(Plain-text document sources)
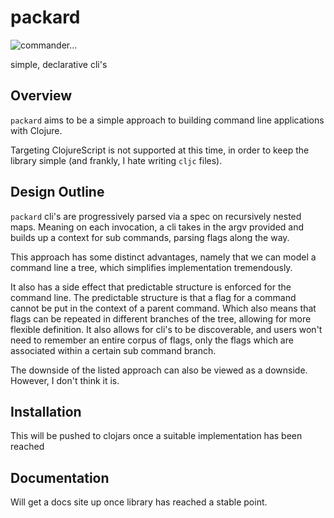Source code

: # packard
<img src="https://y.yarn.co/5ecac47d-b771-463f-8c80-82fdc0e7c243_text.gif"
     style="margin: 0 auto;"
     alt="commander...">

simple, declarative cli's

## Overview
`packard` aims to be a simple approach to building command line applications
with Clojure.

Targeting ClojureScript is not supported at this time, in order to keep
the library simple (and frankly, I hate writing `cljc` files).


## Design Outline
`packard` cli's are progressively parsed via a spec on recursively nested maps.
Meaning on each invocation, a cli takes in the argv provided and builds up a context
for sub commands, parsing flags along the way.

This approach has some distinct advantages, namely that we can model a command
line a tree, which simplifies implementation tremendously.

It also has a side effect that predictable structure is enforced for the command line.
The predictable structure is that a flag for a command cannot be put in the context
of a parent command. Which also means that flags can be repeated in different
branches of the tree, allowing for more flexible definition. It also allows for
cli's to be discoverable, and users won't need to remember an entire corpus of
flags, only the flags which are associated within a certain sub command branch.

The downside of the listed approach can also be viewed as a downside. However,
I don't think it is.


## Installation
This will be pushed to clojars once a suitable implementation has been reached


## Documentation
Will get a docs site up once library has reached a stable point.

Your assignment
Take the records above and return, word for word, only the lines that fall from the line with "It also has" to the line with "cli's to be", both of them included.

Completed task
It also has a side effect that predictable structure is enforced for the command line.
The predictable structure is that a flag for a command cannot be put in the context
of a parent command. Which also means that flags can be repeated in different
branches of the tree, allowing for more flexible definition. It also allows for
cli's to be discoverable, and users won't need to remember an entire corpus of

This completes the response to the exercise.